** EXTRACTED INFORMATION follows **
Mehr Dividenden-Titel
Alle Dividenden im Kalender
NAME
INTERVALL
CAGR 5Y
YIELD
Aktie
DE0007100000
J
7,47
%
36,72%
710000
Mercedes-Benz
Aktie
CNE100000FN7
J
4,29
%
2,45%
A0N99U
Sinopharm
** End of EXTRACTED INFORMATION **
WORK ORDER:
Each line of the records must be reproduced exactly.

REPLY TO THE TASK:
Mehr Dividenden-Titel
Alle Dividenden im Kalender
NAME
INTERVALL
CAGR 5Y
YIELD
Aktie
DE0007100000
J
7,47
%
36,72%
710000
Mercedes-Benz
Aktie
CNE100000FN7
J
4,29
%
2,45%
A0N99U
Sinopharm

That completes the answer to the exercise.